* **WORK TO BE COMPLETED**: Tell me how many lines of the entries below include the string "round", and give only the number.

(Collected data entries)
*** Begin section ***

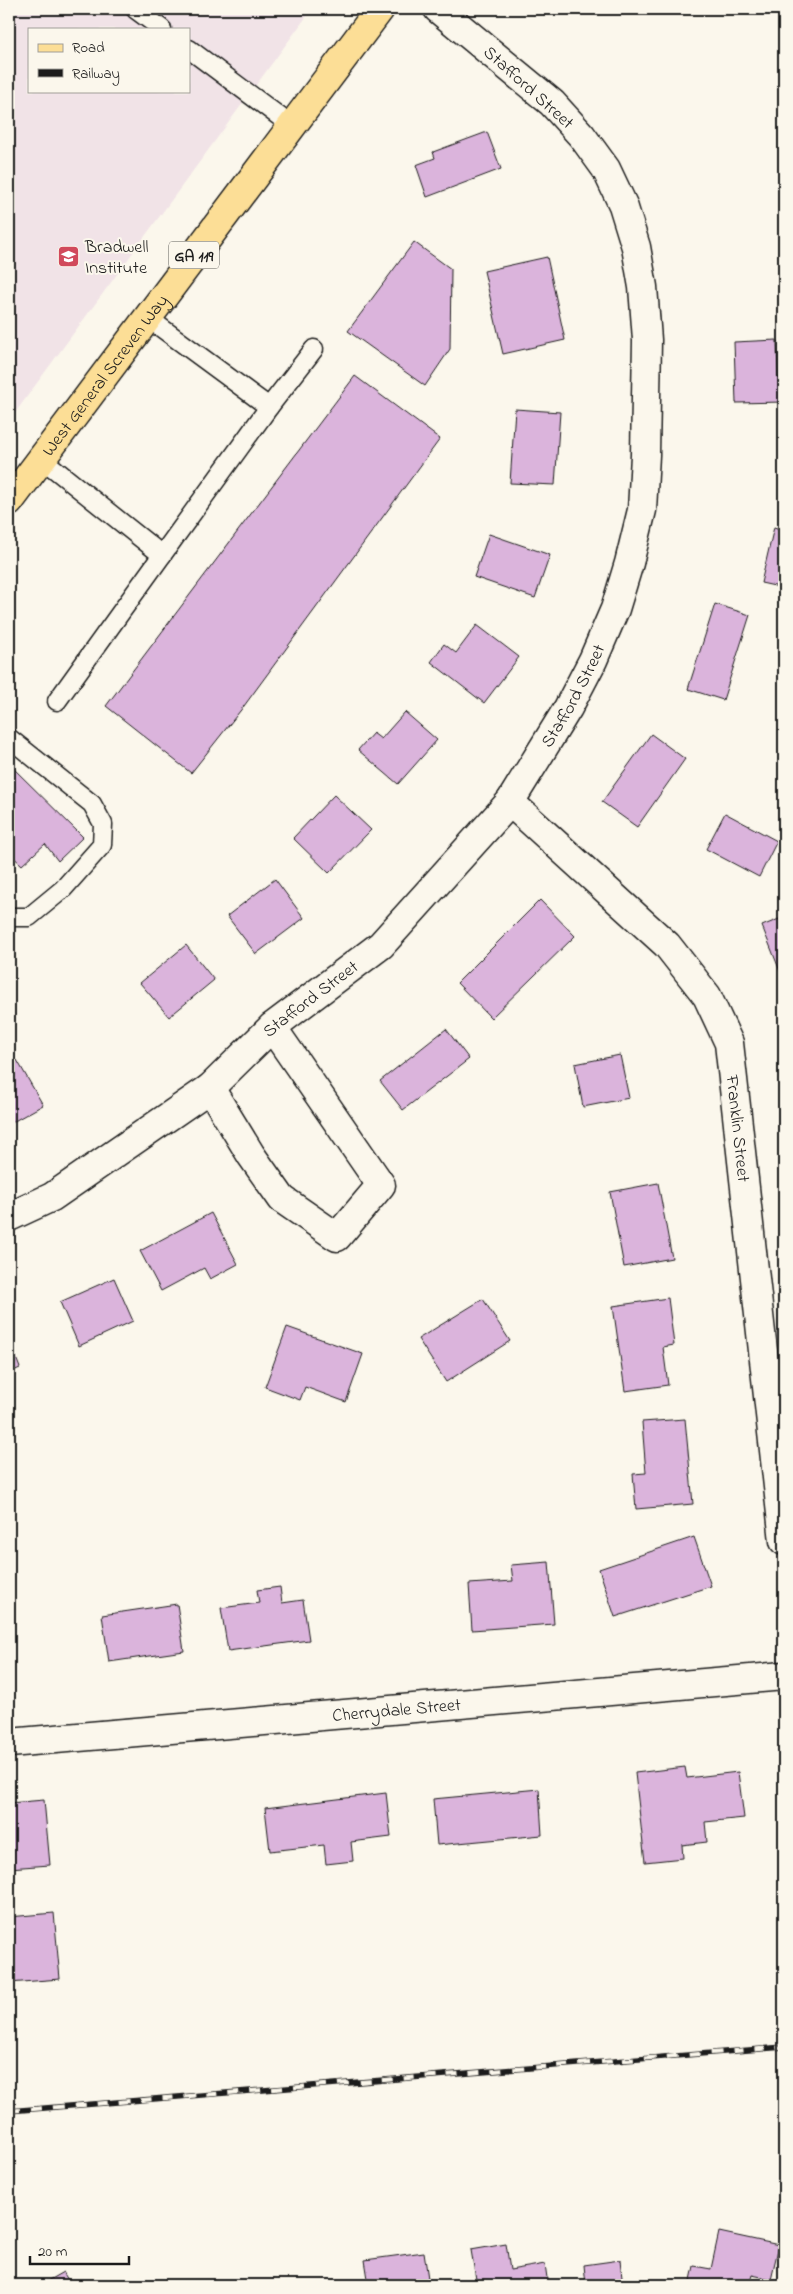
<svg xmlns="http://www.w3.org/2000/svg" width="793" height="2294" font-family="'Indie Flower',sans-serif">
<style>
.built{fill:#f1e3e7;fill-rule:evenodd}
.building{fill:#dbb4dc;stroke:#1c1c1c}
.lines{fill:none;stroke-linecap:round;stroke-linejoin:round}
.lane-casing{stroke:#1c1c1c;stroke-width:21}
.street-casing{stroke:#1c1c1c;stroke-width:31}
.primary-casing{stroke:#1c1c1c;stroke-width:31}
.lane{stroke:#fbf7ec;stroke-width:18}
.street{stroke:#fbf7ec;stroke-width:28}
.primary{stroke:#fcde96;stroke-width:28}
.rail-casing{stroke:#1c1c1c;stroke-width:5.5}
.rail{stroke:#fbf7ec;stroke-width:4;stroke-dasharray:11;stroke-linecap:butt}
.labels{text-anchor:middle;stroke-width:4;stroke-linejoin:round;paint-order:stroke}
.shield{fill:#fbf7ec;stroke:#5f5e5a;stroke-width:1}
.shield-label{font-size:16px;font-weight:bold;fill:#1c1c1c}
.street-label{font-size:18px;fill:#1c1c1c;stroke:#fbf7ec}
.poi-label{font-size:18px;fill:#1c1c1c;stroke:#fbf7ec;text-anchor:start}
</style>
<rect width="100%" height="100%" fill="#fbf7ec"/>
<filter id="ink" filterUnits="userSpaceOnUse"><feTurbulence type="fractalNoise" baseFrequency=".02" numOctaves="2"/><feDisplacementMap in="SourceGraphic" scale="10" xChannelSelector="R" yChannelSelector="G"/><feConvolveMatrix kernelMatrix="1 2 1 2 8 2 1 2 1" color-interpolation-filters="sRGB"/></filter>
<g filter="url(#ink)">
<path class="built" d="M9 9H312L9 421ZM29 29H189V91H29Z"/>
<g class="building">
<path d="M487 132 501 169 427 197 416 165 435 158 433 152Z"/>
<path d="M414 242 451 269 450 349 425 386 348 331Z"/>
<path d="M547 257 565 340 503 354 484 271Z"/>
<path d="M777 340 778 378 784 377V402L736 403 734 342Z"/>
<path d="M355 376 440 439 244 706 191 773 106 706Z"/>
<path d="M515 409 560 412 555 485 510 483Z"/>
<path d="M784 523V588L761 583 774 527 783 530Z"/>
<path d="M489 534 550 555 535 598 474 577Z"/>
<path d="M715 604 750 615 723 700 688 689Z"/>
<path d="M477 625 519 657 484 703 431 662 444 644 456 653Z"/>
<path d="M405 712 437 740 398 784 358 750 373 733 381 739Z"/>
<path d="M651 734 685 759 637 827 602 802Z"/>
<path d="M9 764 83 837 58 861 45 844 22 865 9 853Z"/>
<path d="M334 795 371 830 329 873 293 838Z"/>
<path d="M725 813 777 841 759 877 706 849Z"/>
<path d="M275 879 304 918 256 954 227 916Z"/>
<path d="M540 900 575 936 491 1018 457 983Z"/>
<path d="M784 917V981L762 926Z"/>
<path d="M186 945 214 980 169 1017 140 983Z"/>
<path d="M446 1029 469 1059 403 1110 380 1081Z"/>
<path d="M620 1055 629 1098 583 1107 575 1064Z"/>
<path d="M17 1060 43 1105 9 1124V1065Z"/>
<path d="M658 1183 672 1258 624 1267 610 1192Z"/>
<path d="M211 1213 238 1264 210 1279 204 1268 161 1291 140 1251Z"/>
<path d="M114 1278 133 1321 79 1346 60 1302Z"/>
<path d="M668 1298 674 1345 663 1347 668 1385 625 1391 613 1306Z"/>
<path d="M483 1299 510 1341 446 1382 418 1339Z"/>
<path d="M287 1327 363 1354 346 1402 305 1387 300 1400 265 1387Z"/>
<path d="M9 1340 20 1368 9 1373Z"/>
<path d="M685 1419 693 1504 636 1509 633 1474 646 1473 642 1422Z"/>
<path d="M694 1537 711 1586 615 1617 599 1569Z"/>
<path d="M549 1562 554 1624 472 1630 469 1584 513 1581 511 1565Z"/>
<path d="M280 1587 282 1603 303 1600 309 1640 228 1651 221 1608 259 1603 257 1590Z"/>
<path d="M177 1604 184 1651 109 1662 102 1615Z"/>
<path d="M685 1767 687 1778 738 1772 744 1818 705 1822 707 1842 682 1845 683 1858 645 1862 635 1773Z"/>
<path d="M539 1789 542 1835 437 1845 433 1799Z"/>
<path d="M386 1793 391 1837 351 1842 353 1861 326 1864 324 1845 270 1851 265 1808Z"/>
<path d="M44 1800 50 1865 9 1868V1803Z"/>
<path d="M54 1913 60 1979 9 1983V1917Z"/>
<path d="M719 2232 779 2245 771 2279 752 2275 749 2285H690L694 2266 711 2269Z"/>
<path d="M506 2244 510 2270 545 2264 548 2285H477L471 2250Z"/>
<path d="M424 2252 429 2285H369L365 2260Z"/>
<path d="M620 2260 623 2285H586L584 2265Z"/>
<path d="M63 2272 71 2285H40Z"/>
</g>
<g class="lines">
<defs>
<g id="lane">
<path d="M135 9 162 29"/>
<path d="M189 49 292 126"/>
<path d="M269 407 314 349"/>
<path d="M42 459 162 555 269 407 148 318"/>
<path d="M57 701 162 555"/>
<path d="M9 738 92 804 103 824 102 845 63 889 29 917H9"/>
</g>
<g id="street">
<path id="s1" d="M510 802 667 945 707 996 729 1043 784 1541"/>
<path d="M210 1088 251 1155 282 1199 337 1237 381 1185 272 1027"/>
<path id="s2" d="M9 1217 52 1197 210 1088 272 1027 381 945 510 802 568 708 593 660 615 609 629 563 642 510 645 455 647 340 643 287 636 247 623 205 606 169 582 136 552 103 438 9"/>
<path id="s3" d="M9 1743 784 1676"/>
</g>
<g id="primary">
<path id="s4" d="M9 502 380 9"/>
</g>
</defs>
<use href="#lane" class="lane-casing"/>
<use href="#street" class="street-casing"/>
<use href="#primary" class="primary-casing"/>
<use href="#lane" class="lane"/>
<use href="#street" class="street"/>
<use href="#primary" class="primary"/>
<defs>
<path id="rail" d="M9 2111 784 2047"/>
</defs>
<use href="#rail" class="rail-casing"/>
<use href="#rail" class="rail"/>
</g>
</g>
<defs>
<symbol id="school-square" viewBox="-11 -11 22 22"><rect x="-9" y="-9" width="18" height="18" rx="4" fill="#d1495b" stroke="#fbf7ec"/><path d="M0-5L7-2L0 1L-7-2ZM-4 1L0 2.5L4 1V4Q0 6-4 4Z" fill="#fff"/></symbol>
</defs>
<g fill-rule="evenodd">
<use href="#school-square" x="56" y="244" width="25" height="25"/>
</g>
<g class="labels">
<rect class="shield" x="169" y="241.5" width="50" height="27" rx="4"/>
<g class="shield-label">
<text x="194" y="261">GA 119</text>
</g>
<g class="street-label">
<text transform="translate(529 87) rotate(42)" y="6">Stafford Street</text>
<text dy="6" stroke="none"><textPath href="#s4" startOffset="159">West General Screven Way</textPath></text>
<text dy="6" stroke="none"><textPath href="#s2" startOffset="779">Stafford Street</textPath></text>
<text dy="6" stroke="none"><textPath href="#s2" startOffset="374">Stafford Street</textPath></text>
<text dy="6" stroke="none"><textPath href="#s1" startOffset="415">Franklin Street</textPath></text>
<text dy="6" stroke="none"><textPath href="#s3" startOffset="389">Cherrydale Street</textPath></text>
</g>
<g class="poi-label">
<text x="85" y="252">Bradwell<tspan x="85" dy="21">Institute</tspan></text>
</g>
</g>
<rect width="793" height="2294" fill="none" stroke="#fbf7ec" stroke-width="30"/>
<rect x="15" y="15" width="763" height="2264" fill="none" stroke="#1c1c1c" stroke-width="2" filter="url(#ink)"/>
<rect x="28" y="28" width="162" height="65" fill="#fbf7ec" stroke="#a29f99"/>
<rect x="38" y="44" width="25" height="8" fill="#fcde96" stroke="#a29f99"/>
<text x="72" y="52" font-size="15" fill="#1c1c1c">Road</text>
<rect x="38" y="69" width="25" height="8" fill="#1c1c1c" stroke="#a29f99"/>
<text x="72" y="78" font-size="15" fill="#1c1c1c">Railway</text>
<path d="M30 2256v8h99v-8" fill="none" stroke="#1c1c1c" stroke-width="2.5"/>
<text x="38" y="2256" font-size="15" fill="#1c1c1c" stroke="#fbf7ec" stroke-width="4" paint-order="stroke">20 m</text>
</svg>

*** End section ***

* **SOLVED PROBLEM**: 2